Pantera’s 5 Minutes Alone is a beast of a song.
Drop tuned, full of rage and venom it also has one of metal’s most iconic link riffs in it. There are several variations on this riff at different points in the song but the original, the first time it comes up, is the iconic one.
You know the one: between the intro and the 1st verse…
There are 6 notes in this riff that aren’t played the way they’re commonly tabbed out and changing the way you play them will speed up and improve your performance of this riff.
I appreciate that these are minor tweaks, but they will definitely help you play this more efficiently
For the purposes of this explainer, I’ll be referring to notes in the E standard tuning positions so please don’t get in a rage and all “It’s not G it’s E!” when I talk about the 3rd fret on the E string will have to internalise their rage…
Here’s how the riff is tabbed out generally:
The SheetMusicPlus tab (the de-facto official tab for this this song.
The UG tab.
The Songsterr tab.
2 out of the 3 tabs above get the tabbing of the 2nd set of the notes we’re looking at right but all 3 of them have the 1st and 3rd sets wrong.
Here’s why.
The SheetMusicPlus tab and the UG tab both have the riff starting with a slide up between 2 16th notes. SMP has you slide up from the 4th fret on the A string and the UG tab has you sliding up from the 5th.
Interestingly, the Songsterr tab gets the rhythm right but what’s actually played wrong!
What’s happening is you simply slide up into the note rather than moving between two defined notes; you literally slide into the F# from anywhere on the neck you like and the whole motion and sounding of the note lasts for a single 8th note (this note length Songsterr got right!)
Songsterr and UG both get this right.
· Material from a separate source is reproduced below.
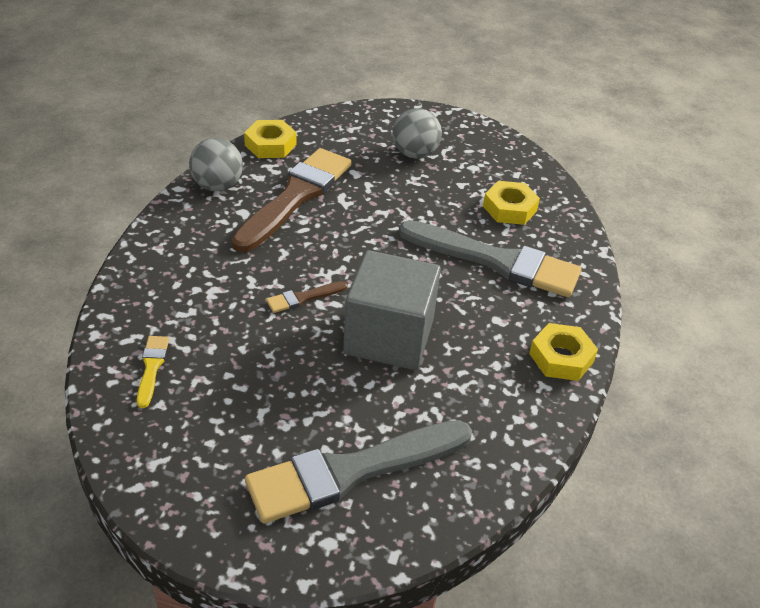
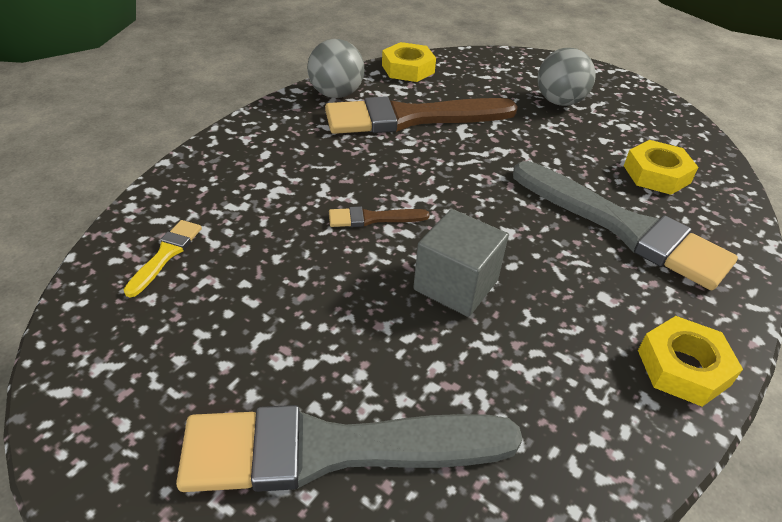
camera: 20 degrees right, 0 degrees up
brown brush [231,148,351,252] -> brown brush turned 150 degrees counterclockwise [325,96,518,134]
grey cube [343,250,441,370] -> grey cube [413,209,509,317], size x0.66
In the “official” tab there’s a slide down between these notes. Listening to the isolated bass part, that’s not happening. Each note is picked and sounded out.
If sliding down helps you play it then keep doing that but Rex is picking each note here.
These are the most important ones to get right in terms of efficiently and quickly playing this riff right, and all 3 tabs have it wrong for different reasons!
All three tabs have you rolling from the 5th fret A string (D) on to the 5th fret E string (A); SMP and Songsterr then have you sliding down to the next note which they have as the 3rd fret E string (G) which is the right note.
UG’s bass tab has you not sliding down but sounding out the 4th fret E string (G#) which is the wrong note entirely…
This rolling action, from the D to the A, is what’s really wrong here.
Listening to the isolated bass, to my ears, it’s a pull-off D to A on the A string followed by landing and picking the G; there’s NO slide between the A and the G.
Why is this important? By using a pull-off and NOT a “roll across the strings and a slide” you can move your left hand more naturally and faster which allows you to assume a more natural shape/position to hit the 3rd fret E string (G) and the 4th fret A string (C#).
This pull-off action sounds out the exact same note as the roll method (D and A) but does it in a much more comfortable way and faster way.